▸ **Provided passage**
>>>

Words by Luke Buckler
Photos by Photoyunist
Melbourne’s Religious Observance are a coven of creepily-monikered miscreants who like their tunes bleak and blasphemous, and they’ve been keeping their Sundays pretty busy. Their sound is born from the back corners of video shops, amidst blister packs and ‘Banned in Queensland’ stickers, an embodiment of a 15-year-old with a bag of weed’s menacing euphoria the first time they manage to hire a VHS copy of Bad Taste. Since December 2015, the band has been steadily putting up new recordings online – for their third release of 2016, they approached engineer Max Ducker to nail their most devolved material to the cross. The result is Boiling Excrement.
UB caught up with Religious Observance’s noise bloke ‘X’ to talk about their band, but mostly ended up talking about the fuckedest films ever.
How did Religious Observance start? How long have you been doing it for?
We’re pretty much a mash-up of two bands of ours – myself (noise) and Wayniac (vocals) as the live component of harsh noise group Colostomy Baguette?, and Gooch (guitar), Acid Witch (bass), and Gnome Lord (drums) from sludge metal band She Beast. Wayniac had been mates with Gooch for a while, and was a fan of She Beast, which is how we first wound up playing gigs with them. After the first gig we played together in May 2015, Gooch suggested we do a split EP, and before we’d even released that we started talking about catching up for a jam with the idea of banging out some material somewhere between Eyehategod’s nastiness and Corrupted’s sluggish noise. We finally caught up for a jam in December 2015, banging out the Naraka demo in one afternoon. We always tend to rehearse on Sundays. Huh.
Bands that play loud and slow seem to be scrambling to avoid ‘doom’ and ‘stoner’ as descriptors for their music. The jury’s still out on sludge. How do you feel about those words, and how would describe your sound?
In my mind, labels are just the start of the conversation. You can get too hung up on how close a band might be to the tag they use to self-identify, but knowing the kind of broad sound that a band is aiming for can be helpful as a frame of reference. So, for us, it’s ‘sludge/noise/doom metal’ – sludge for the overdriven nastiness of the riffs (and also the link with punk genres, given that most sludge riffs are just hardcore and grindcore riffs played much slower), noise for the layers of static and feedback that I spread amidst the sound, and doom for the pace and heaviness. What labels people choose to use to describe us after engaging with our sound is up to them.

<<<

▸ **Instruction a**
Please copy everything in the Religious Observance interview from "Bands that play" down to "up to them.".

▸ **Saved data entries**
>>>

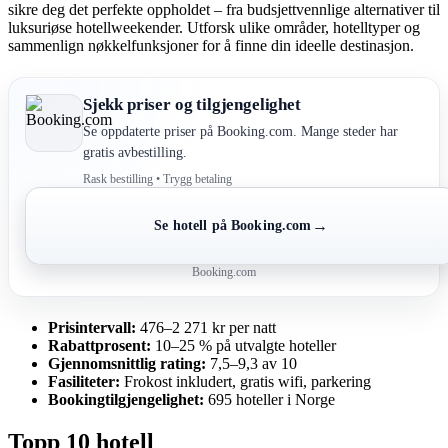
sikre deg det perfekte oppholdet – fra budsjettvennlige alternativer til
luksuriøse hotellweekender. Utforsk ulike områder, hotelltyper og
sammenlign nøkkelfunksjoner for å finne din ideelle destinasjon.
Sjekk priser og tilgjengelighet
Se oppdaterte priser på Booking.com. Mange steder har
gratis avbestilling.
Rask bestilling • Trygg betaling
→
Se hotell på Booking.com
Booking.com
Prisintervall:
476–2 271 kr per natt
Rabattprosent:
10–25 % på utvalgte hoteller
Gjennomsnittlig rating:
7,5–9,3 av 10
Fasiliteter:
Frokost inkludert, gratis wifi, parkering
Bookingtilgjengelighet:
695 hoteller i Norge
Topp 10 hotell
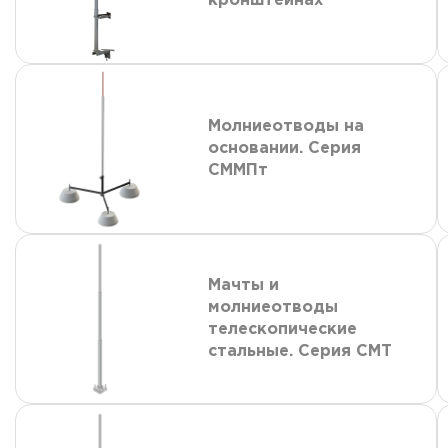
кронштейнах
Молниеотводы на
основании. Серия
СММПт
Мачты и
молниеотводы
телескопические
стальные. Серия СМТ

<<<

▸ **Instruction b**
Repeat everything in the listing from the line containing "кронштейнах" down to the end of the listing.

▸ **Output a**
Bands that play loud and slow seem to be scrambling to avoid ‘doom’ and ‘stoner’ as descriptors for their music. The jury’s still out on sludge. How do you feel about those words, and how would describe your sound?
In my mind, labels are just the start of the conversation. You can get too hung up on how close a band might be to the tag they use to self-identify, but knowing the kind of broad sound that a band is aiming for can be helpful as a frame of reference. So, for us, it’s ‘sludge/noise/doom metal’ – sludge for the overdriven nastiness of the riffs (and also the link with punk genres, given that most sludge riffs are just hardcore and grindcore riffs played much slower), noise for the layers of static and feedback that I spread amidst the sound, and doom for the pace and heaviness. What labels people choose to use to describe us after engaging with our sound is up to them.

▸ **Output b**
кронштейнах
Молниеотводы на
основании. Серия
СММПт
Мачты и
молниеотводы
телескопические
стальные. Серия СМТ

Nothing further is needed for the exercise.